Cümleler sanki kurmak için kurulmuştur.
Kelimeler yutulmuştur.
Noktalama işaretleri uçmuştur.
Her yazıda aynı konu.
Zamanımı çalan, gözlerimi yoran onca yazı.
Yazıyı okurken sürüklenmeli insan sonunda ne olacak merakıyla.
Boşlukları doldurmaktan sıkıldığım kurmak için kurulmuş cümleler.
Hem de baş köşelere...
Kendini tekrar eden yazarları sevmiyorum.
TARZ'ı budur diye FARZediyorum ama HAZetmiyorum!
Edemiyorum.
Okurken hazzım en azda kalıyor.
Emeğe saygım sonsuz olsa da dikkatsizce yazılmış, ''bakın ben yazarım'' mantığıyla karalanmış sayfaları sevmiyorum. Onlara sorarsanız kimse onlardan iyi yazamaz.
Oturup kendi yazılarını okuduklarında cümle düşüklüklerinin içinde parmakları bile kanamaz!
Ben mesela ''sevdiğim için yazıyorum, yazdığım için seviyorum''.
İyi yazmıyorum.
Her kesime hitap etmeyi seviyorum.
Bugün sana yazıyorsam yarın ona yazmayı seviyorum.
Ona, buna yazdıklarımın içinde BENİ buluyor insanlar, hem de kendilerini.
Bundan kendimi kendime yazma gereği duymuyorum.
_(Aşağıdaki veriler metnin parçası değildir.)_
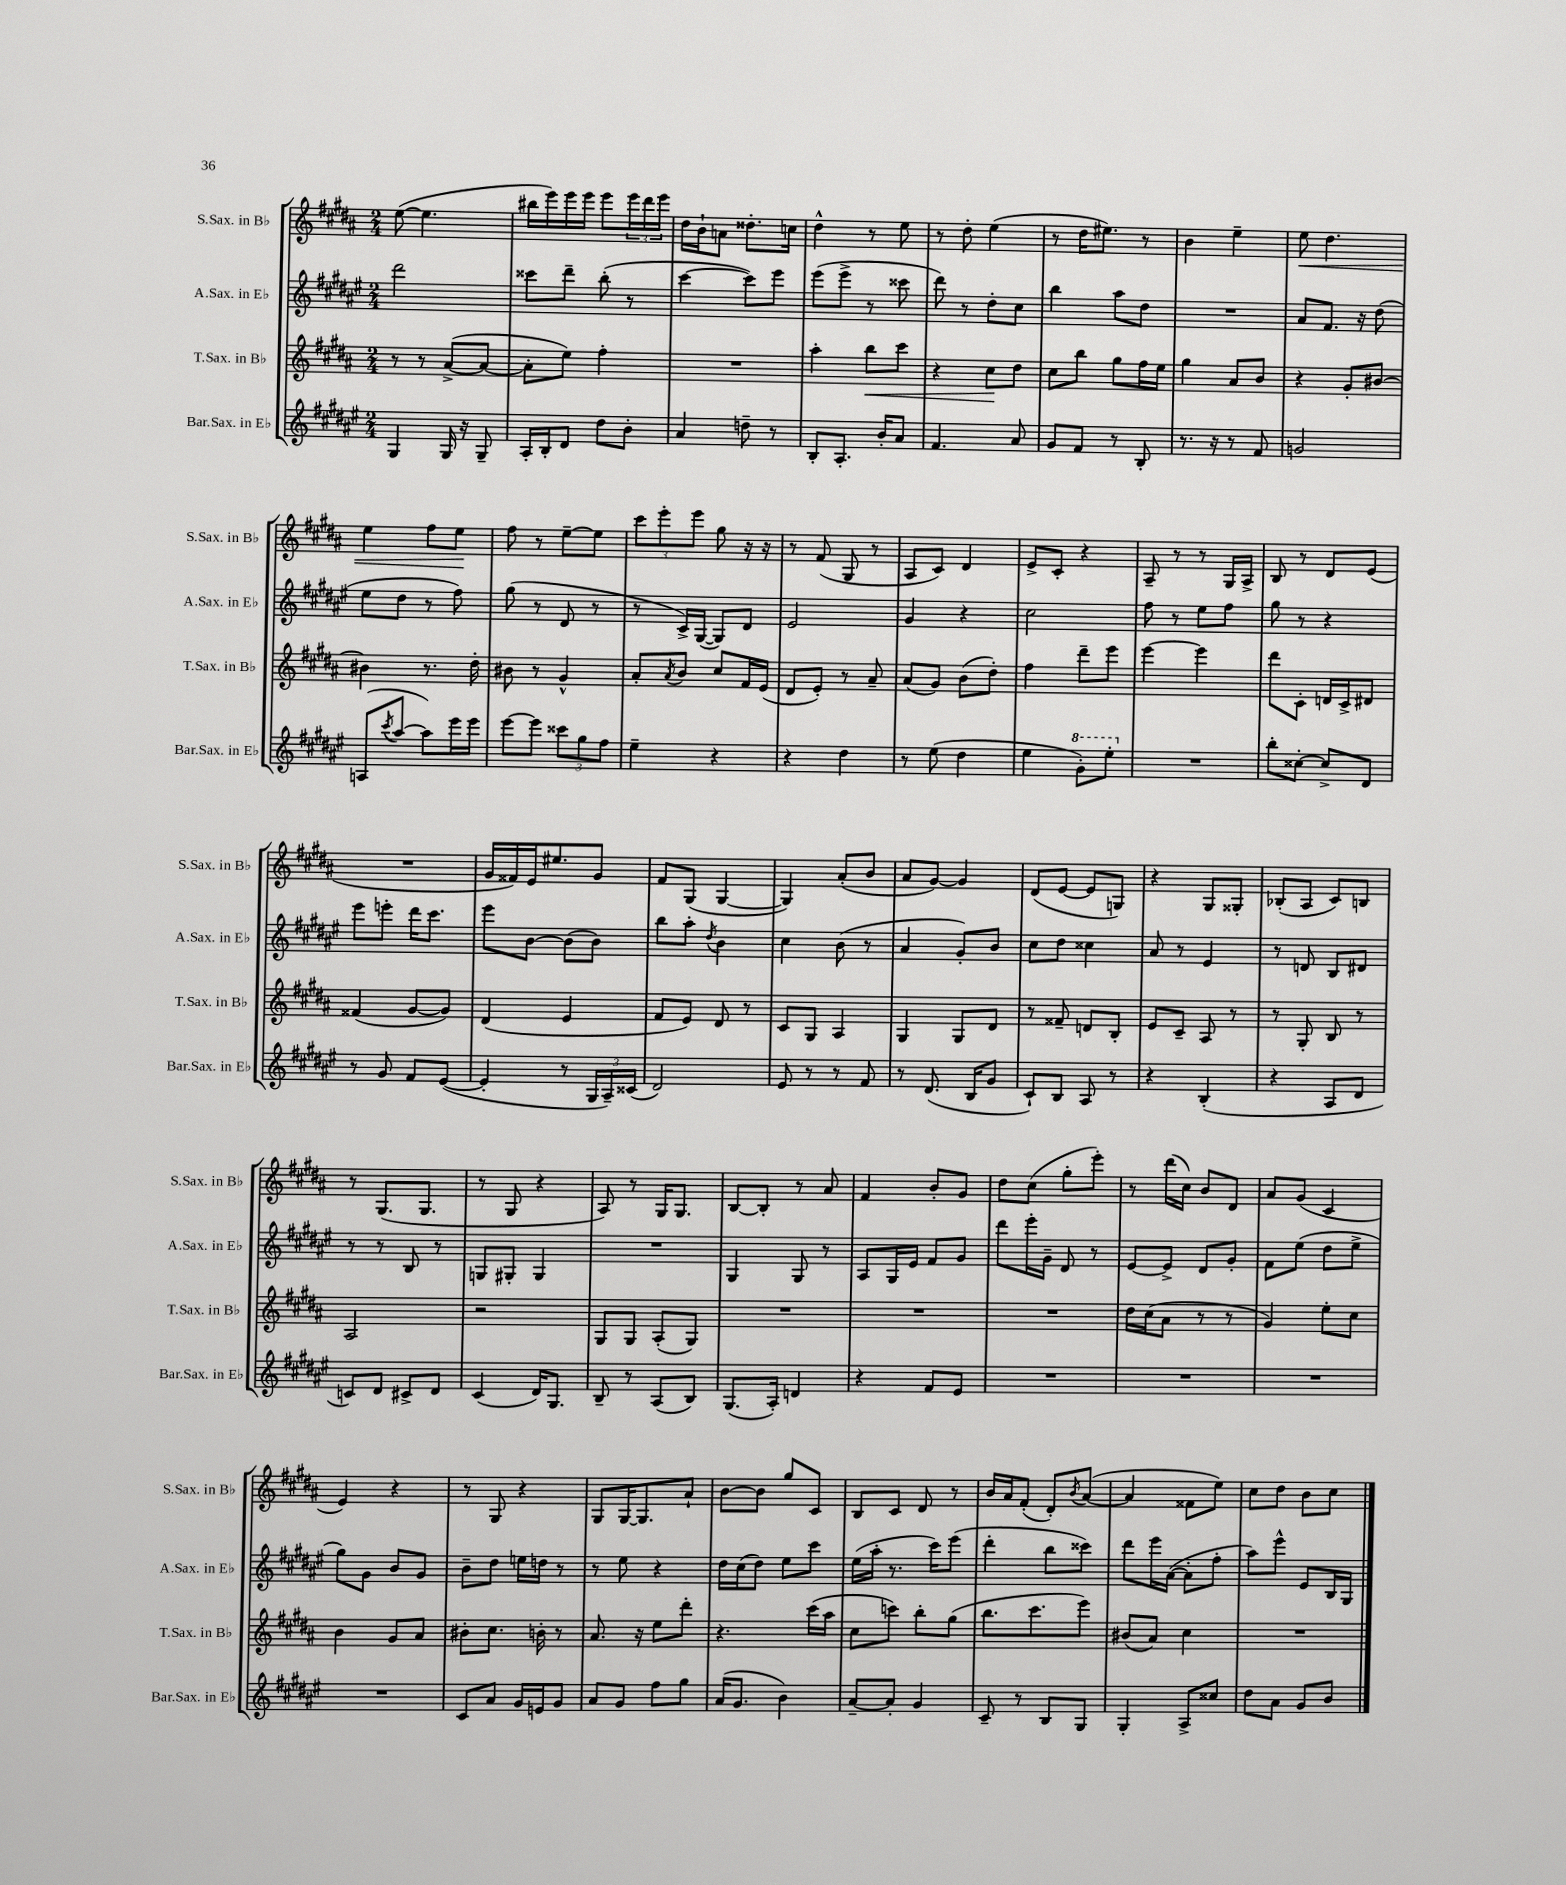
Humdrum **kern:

**kern	**kern	**kern	**kern
*staff4	*staff3	*staff2	*staff1
*clefG2	*clefG2	*clefG2	*clefG2
*k[f#c#g#d#a#e#]	*k[f#c#g#d#a#]	*k[f#c#g#d#a#e#]	*k[f#c#g#d#a#]
*M2/4	*M2/4	*M2/4	*M2/4
4G#/	8r	2ddd#\	([8ee\
.	8r	.	4.ee\]
16G#/	([8a#^/L	.	.
16r	.	.	.
8G#~/	8a#/_J	.	.
=	=	=	=
16A#'/LL	8a#'\]L	8ccc##\L	16bb#\LL
16B'/J	.	.	16eee\)
8d#/J	8ee\J)	8ddd#~\J	16eee\
.	.	.	16eee\JJ
8dd#\L	4ff#'\	(8bb'\	8eee\L
8b'\J	.	8r	24eee\L
.	.	.	24ddd#\
.	.	.	24eee\JJ
=	=	=	=
4a#/	2r	[4ccc#\	16dd#\LL
.	.	.	16b`\J
.	.	.	8a\J
8dd~\	.	8ccc#\]L)	8.dd##'\L
8r	.	8eee#\J	.
.	.	.	16cc\Jk
=	=	=	=
8B'/L	4aa#'\	(8eee#\L	4dd#^^\
8.A#'/J	.	8eee#^\J	.
.	8bb\L	8r	8r
16b'/LK	.	.	.
8a#/J	8ccc#\J	8ccc##\	8ee\
=	=	=	=
4.f#/	4r	8ddd#\)	8r
.	.	8r	8dd#'\
.	8cc#\L	8dd#'\L	(4ee\
8a#/	8dd#\J	8cc#\J	.
=	=	=	=
8g#/L	8cc#\L	4bb\	8r
8f#/J	8bb\J	.	16dd#\LK
.	.	.	8.ee#\J)
8r	8gg#\L	8aa#\L	.
8B'/	16ff#\L	8dd#\J	8r
.	16ee\JJ	.	.
=	=	=	=
8.r	4gg#\	2r	4b\
16r	.	.	.
8r	8a#/L	.	4ee~\
8f#/	8b/J	.	.
=	=	=	=
2g/	4r	8a#/L	8ee\
.	.	8.f#/J	4.dd#\
.	8g#'/L	.	.
.	.	16r	.
.	[8b#/J	(8dd#\	.
=	=	=	=
(8A/L	4b#\]	8ee#\L	4ee\
8qccc#/	.	.	.
[8aa#/J	.	8dd#\J	.
8aa#\]L)	8.r	8r	8ff#\L
16eee#\L	.	8ff#\)	8ee\J
16eee#\JJ	16dd#'\	.	.
=	=	=	=
[8eee#\L	8b#\	(8gg#\	8ff#\
8eee#\]J	8r	8r	8r
12ccc##\L	4g#^^/	8d#/	[8ee~\L
12gg#\	.	.	.
.	.	8r	8ee\]J
12ff#\J	.	.	.
=	=	=	=
4ee#~\	8a#'/L	8r	12ccc#\L
.	.	.	12eee'\
.	8qa#/	.	.
.	8b/J	16c#^/LL)	.
.	.	.	12eee\J
.	.	([16G#/JJ	.
4r	8cc#/L	8G#/]L)	8gg#\
.	16f#/L	8d#/J	16r
.	(16e/JJ	.	16r
=	=	=	=
4r	8d#/L	2e#/	8r
.	8e'/J)	.	(8f#/
4dd#\	8r	.	8G#/
.	8a#~/	.	8r
=	=	=	=
8r	(8a#/L	4g#/	8A#/L
(8ee#\	8g#/J)	.	8c#/J)
4dd#\	(8b\L	4r	4d#/
.	8dd#'\J)	.	.
=	=	=	=
4ee#\	4ff#\	2cc#\	8e^/L
.	.	.	8c#'/J
8gg#'\L)	8ddd#~\L	.	4r
8eee#'\J	8eee\J	.	.
=	=	=	=
2r	[4eee\	8ff#\	8A#~/
.	.	8r	8r
.	4eee\]	8ee#\L	8r
.	.	8ff#\J	16G#/LL
.	.	.	16A#^/JJ
=	=	=	=
8bb'\L	8ddd#\L	8gg#\	8B/
[8cc##'\J	8c#'\J	8r	8r
8cc##^/]L	16d/LL	4r	8d#/L
.	16c#^/J	.	.
8d#/J	8d#/J	.	(8e/J
=	=	=	=
8r	(4f##/	8eee#\L	2r
8g#/	.	8eee'\J	.
8f#/L	[8g#/L	16ddd#\LK	.
.	.	8.ccc#\J	.
([8e#/J	8g#/]J)	.	.
=	=	=	=
4e#'/]	(4d#/	8eee#\L	16g#/LL
.	.	.	16f##/)
.	.	[8b\J	16e/J
.	.	.	8.ee#/
8r	4e/	(8b\]L	.
24G#/LL	.	8b\J)	8g#/J
24A#~/)	.	.	.
(24c##/JJ	.	.	.
=	=	=	=
2d#/)	8f#/L	8bb\L	8f#/L
.	8e/J)	8aa#'\J	(8G#/J
.	.	8qdd#/	.
.	8d#/	4b\	[4G#/
.	8r	.	.
=	=	=	=
8e#/	8c#/L	4cc#\	4G#/])
8r	8G#/J	.	.
8r	4A#/	(8b\	(8a#'/L
8f#/	.	8r	8b/J
=	=	=	=
8r	4G#/	4a#/	8a#/L
(8.d#/	.	.	[8g#/J)
.	8G#/L	8g#'/L)	4g#/]
16B/LK	.	.	.
8g#/J	8d#/J	8b/J	.
=	=	=	=
8c#`/L)	8r	8cc#\L	(8d#/L
8B/J	8f##~/	8dd#\J	[8e/J
8A#/	8d/L	4cc##\	8e/]L
8r	8B'/J	.	8G/J)
=	=	=	=
4r	8e/L	8a#/	4r
.	8c#~/J	8r	.
(4B'/	8A#/	4e#/	8G#/L
.	8r	.	8G##'/J
=	=	=	=
4r	8r	8r	(8B-'/L
.	8G#'/	8d/	8A#/J
8A#/L	8B/	8B/L	8c#/L)
8d#/J	8r	8d#/J	8B/J
=	=	=	=
8c/L)	2A#/	8r	8r
8d#/J	.	8r	(8.G#/L
8c#^/L	.	8B/	.
.	.	.	8.G#/J
8d#/J	.	8r	.
=	=	=	=
(4c#/	2r	8G/L	8r
.	.	8G#'/J	8G#/
16d#/LK)	.	4G#/	4r
8.G#/J	.	.	.
=	=	=	=
8B~/	8G#/L	2r	8A#/)
8r	8G#/J	.	8r
(8A#/L	(8A#'/L	.	16G#/LK
.	.	.	8.G#/J
8B/J)	8G#/J)	.	.
=	=	=	=
(8.G#/L	2r	4G#/	[8B/L
.	.	.	8B'/]J
16A#'/Jk)	.	.	.
4d/	.	8G#/	8r
.	.	8r	8a#/
=	=	=	=
4r	2r	8A#/L	4f#/
.	.	16G#/L	.
.	.	16e#/JJ	.
8f#/L	.	8f#/L	8b'/L
8e#/J	.	8g#/J	8g#/J
=	=	=	=
2r	2r	8ddd#\L	8dd#\L
.	.	16eee#'\L	(8cc#\J
.	.	16g#~\JJ	.
.	.	8d#/	8gg#'\L
.	.	8r	8eee'\J)
=	=	=	=
2r	16dd#\LL	[8e#/L	8r
.	(16cc#\J	.	.
.	8a#\J	8e#^/]J	(16ddd#\LL
.	.	.	16cc#\JJ)
.	8r	8d#/L	8b/L
.	8r	8g#'/J	8d#/J
=	=	=	=
2r	4g#/)	8f#\L	8a#/L
.	.	(8ee#\J	(8g#/J
.	8ee'\L	8dd#\L	4c#/
.	8cc#\J	8ee#^\J	.
=	=	=	=
2r	4b\	8gg#\L)	4e/)
.	.	8g#\J	.
.	8g#/L	8b/L	4r
.	8a#/J	8g#/J	.
=	=	=	=
8c#/L	8b#'\L	8b~\L	8r
8a#/J	8.cc#\J	8dd#\J	8G#/
16g#/LL	.	16ee\LL	4r
16e/J	16b'\	16dd\JJ	.
8g#/J	8r	8r	.
=	=	=	=
8a#/L	8.a#/	8r	8G#/L
8g#/J	.	8ee#\	[16G#/K
.	16r	.	8.G#/]
8ff#\L	8ee\L	4r	.
8gg#\J	8ddd#'\J	.	8a#`/J
=	=	=	=
(16a#/LK	4.r	16dd#\LL	[8b\L
8.g#/J	.	(16cc#\J	.
.	.	8dd#\J)	8b\]J
4b\)	.	8ee#\L	8gg#/L
.	(16ccc#\LL	8ccc#\J	8c#/J
.	16aa#\JJ	.	.
=	=	=	=
[8a#~/L	8cc#\L	(16ee#\LL	8B/L
.	.	16aa#'\JJ	.
8a#'/]J	8ccc\J)	8.r	8c#/J
4g#/	8bb'\L	.	8d#/
.	.	16ccc#\LK)	.
.	(8gg#\J	(8eee#\J	8r
=	=	=	=
8c#~/	8.bb\L	4ddd#'\	16b/LL
.	.	.	16a#/J
8r	.	.	(8f#'/J
.	8.ccc#\	.	.
8B/L	.	8bb\L	8d#'/L)
.	.	.	8qb/
8G#/J	8eee\J)	8ccc##\J)	([8a#/J
=	=	=	=
4G#'/	(8b#/L	8ddd#\L	4a#/]
.	8a#/J)	16eee#\L	.
.	.	([16a#\JJ	.
8A#^/L	4cc#\	8a#'\]L	8f##\L
8cc##/J	.	8ff#'\J	8ee\J)
=	=	=	=
8dd#\L	2r	8aa#\L)	8cc#\L
8a#\J	.	8eee#^^\J	8dd#\J
8g#/L	.	8e#/L	8b\L
8b/J	.	16B/L	8cc#\J
.	.	16G#/JJ	.
==	==	==	==
*-	*-	*-	*-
Kendimi yazarken bile başkalarını hedef alıyorum.
Kitlemi kendim seçiyorum.
Sonuç olarak ben İYİ YAZMIYORUM sadece yazıyorum.
Ama güzel yazıyorum.
Hayal gücüm okurlarımın hayal gücüyle çırılçıplak dans eder.
Cümlelerim, okuyanların gözlerini yormaz.
Saçmalarım, hayal kurarım, eleştiririm, yüceltirim, severim, söverim.
Ama ben hissederim.
Aklım yaşımda değil başımdadır.
Neden gazete okumuyorum?
Alın size cevap!
Her sayfayı zaptetmiş tırnaklılar yüzünden.
Ojeleri olmasa nasıl parlak göstereceklerdi kendilerini merak ediyorum!!!
Arkamızda Uluç yok, Cevizoğlu yok, Babaoğlu, Özdil yok.
İSTESEK OLURDU!!!
AMA KİMSEYİ ARKAMIZA ALACAK KADAR ÖNLERİNE GÜVENMEDİK!